Filip Dvořák

Personal information
- Born: 30 July 1988 (age 37) Prague, Czechoslovakia

Medal record
Men's sprint canoeing
Representing Czech Republic
World Championships
| Bronze medal – third place | 2013 Duisburg | C-2 1000 m |
| Bronze medal – third place | 2013 Duisburg | C-2 500 m |
European Championships
| Gold medal – first place | 2012 Zagreb | C-2 500 m |
| Bronze medal – third place | 2014 Brandenburg | C-2 1000 m |
Universiade
| Silver medal – second place | 2013 Kazan | C-2 200 m |
| Silver medal – second place | 2013 Kazan | C-2 500 m |
| Silver medal – second place | 2013 Kazan | C-2 1000 m |

= Filip Dvořák (canoeist) =

Czech canoeist

Filip Dvořák (born 30 July 1988 in Prague) is a Czech sprint canoeist and marathon canoeist. At the 2012 Summer Olympics, he competed in the Men's C-2 1000 metres, together with Jaroslav Radoň, finishing 5th. Dvořák and Radoň also won two bronzes at the 2013 World Championships. At the 2016 Olympics, the pair again competed in the C-2 1000 m.

He is grandson of Bedřich Dvořák and son of Libor Dvořák.

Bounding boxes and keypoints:
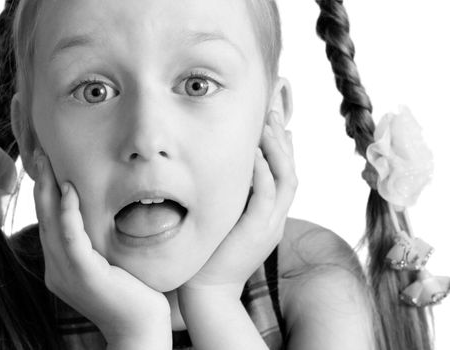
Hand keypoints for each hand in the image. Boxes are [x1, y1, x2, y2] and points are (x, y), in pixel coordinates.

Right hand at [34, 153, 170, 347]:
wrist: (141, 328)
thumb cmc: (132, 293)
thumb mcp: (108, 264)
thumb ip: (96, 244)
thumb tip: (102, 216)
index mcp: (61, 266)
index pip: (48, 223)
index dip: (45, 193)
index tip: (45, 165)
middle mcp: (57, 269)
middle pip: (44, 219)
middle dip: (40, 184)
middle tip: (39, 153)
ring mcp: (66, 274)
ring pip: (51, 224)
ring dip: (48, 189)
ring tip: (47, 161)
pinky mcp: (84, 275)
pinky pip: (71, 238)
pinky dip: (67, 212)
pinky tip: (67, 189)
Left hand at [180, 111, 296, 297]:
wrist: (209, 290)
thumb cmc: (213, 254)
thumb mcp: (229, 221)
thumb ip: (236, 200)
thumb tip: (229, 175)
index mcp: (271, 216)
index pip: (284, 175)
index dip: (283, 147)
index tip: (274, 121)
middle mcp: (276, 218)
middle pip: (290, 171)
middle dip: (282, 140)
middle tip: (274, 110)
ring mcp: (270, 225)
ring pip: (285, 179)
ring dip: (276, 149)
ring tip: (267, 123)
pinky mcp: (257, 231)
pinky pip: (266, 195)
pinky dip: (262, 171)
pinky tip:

* **Required tasks**:
**1)** From the biography of Filip Dvořák, extract the passage that begins at the words "Filip Dvořák (born" and stops after the words "C-2 1000 m.".
**2)** According to the biography of Filip Dvořák, where did he and Jaroslav Radoň finish in the Men's C-2 1000 metres at the 2012 Summer Olympics?

* **Written responses**:
**1)**
Filip Dvořák (born 30 July 1988 in Prague) is a Czech sprint canoeist and marathon canoeist. At the 2012 Summer Olympics, he competed in the Men's C-2 1000 metres, together with Jaroslav Radoň, finishing 5th. Dvořák and Radoň also won two bronzes at the 2013 World Championships. At the 2016 Olympics, the pair again competed in the C-2 1000 m.

**2)** They finished 5th.